**REQUIREMENTS**
(a) Reproduce the part of the journal entries between "The 7030 (better" and "whole computing industry.", inclusive.
(b) In the journal entries, who is said to have coined the term "byte"?
(c) Carry the journal entries forward from their final sentence.

**PASSAGE SHOWN**
────────

Journal Journal: Funny but Serious

I'm glad that this post made people laugh. But I did have a serious point. These guys who think they can extort a policy change from Microsoft have seen too many movies. I think a lot of nasty stuff happens because people try to act out the unreal fantasies that Hollywood peddles.

Some years back, there was a case in Monterey CA of a guy trying to act out the murders in one of the sleaziest films ever made. Fortunately homocide isn't as easy as the movie made it seem. But maybe all movies should come with a "don't try this at home!" warning.

User Journal

Journal Journal: The origin of the Byte

There's a fellow named Al Kossow. He collects old computer stuff, including a huge trove of computer manuals which he has generously made availablein PDF format. (Warning: these are scanned-in bitmaps, not PS text streams, so the file sizes are huge.) Of particular interest is a IBM 7030 Reference Manual, authentic even to the coffee cup ring on the front cover! I find this particular document fascinating because it is probably the first computer manual ever to use the term "byte".

The 7030 (better known as the Stretch) was not actually a byte-architecture: the addressible unit was a 64-bit word. If I'm reading the manual correctly, a 7030 byte was a variable-length bit field within a machine word. According to various sources, the term was coined by Werner Buchholz, an engineering manager on the project, as a play on "bit".

The 7030 was a commercial disaster. It was never as fast as it was supposed to be, and shut down the line after manufacturing only 3. But it was a valuable disaster, because the innovations that went into the Stretch proved to be valuable to IBM later on, and indeed to the whole computing industry.

────────

**DATA**
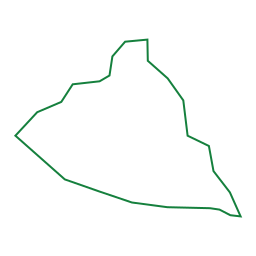 an SVG outline of Ribeira Grande de Santiago
{"feature_id": "CPV-5052", "entity_name": "Ribeira Grande de Santiago", "entity_type": "state/province", "adm_level": 1, "iso_a3": "CPV", "parent_name": "Cabo Verde", "parent_adm1": "", "projection": "albers", "projection_center": [-23.611, 14.974], "detail": "fine", "context": "isolated", "style": "outline", "palette": "green", "viewbox_px": 256, "rotation_deg": 0, "n_neighbors": 0, "source": "natural_earth", "source_scale": "10m", "svg_char_len": 412}
<svg xmlns="http://www.w3.org/2000/svg" viewBox="0 0 256 256"><path d="M240.6,216.4L230.3,215.2L219.5,209.6L210.0,208.2L167.4,207.2L131.9,202.5L99.1,191.4L64.8,179.4L15.4,135.7L37.2,112.2L61.3,101.9L72.7,84.3L99.6,81.3L109.5,75.5L112.4,56.4L125.1,41.7L147.4,39.6L147.8,60.8L167.7,78.4L183.3,100.4L187.6,135.7L208.9,146.0L213.5,171.1L229.9,192.4L240.6,216.4Z" fill="none" stroke="#15803d" stroke-width="2"/></svg>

────────

**RESULTS IN ORDER**
(a)
The 7030 (better known as the Stretch) was not actually a byte-architecture: the addressible unit was a 64-bit word. If I'm reading the manual correctly, a 7030 byte was a variable-length bit field within a machine word. According to various sources, the term was coined by Werner Buchholz, an engineering manager on the project, as a play on "bit".

The 7030 was a commercial disaster. It was never as fast as it was supposed to be, and shut down the line after manufacturing only 3. But it was a valuable disaster, because the innovations that went into the Stretch proved to be valuable to IBM later on, and indeed to the whole computing industry.

(b) Werner Buchholz, an engineering manager on the 7030 project.

(c)
This was all in the late 50s. Later, in 1965, IBM introduced the 360 series. The 360 line embraced a huge range of models, from 64-bit scientific mainframes to 16-bit business minicomputers. Despite the difference in word size, machine code was portable between all models. This was possible because the 360 series abandoned word addresses in favor of a smaller character-sized address unit: the now familiar 8-bit byte.

User Journal

Journal Journal: The 11th Edition 5

Oh, the trials and tribulations of being a mental packrat and compulsive browser. I used to think that electronic references would make life easier for me, because I wouldn't get distracted as I do when thumbing through a hardcopy reference book. But online references, particularly the web, make things worse -- it's too easy to cross link and free associate.

Earlier today, I was checking up on my favorite cam girl, and found an amusing story where some guys in a bar made fun of her choice of tipple. I sent her a teasing email:

From: Zicsoft
To: Malice <malice@beautydestroyed.com>
Subject: It wasn't your footwear

It was the fact that your tipple is a fruit-flavored Swedish beverage. For shame! ;)

Next time, order a Skkorpio!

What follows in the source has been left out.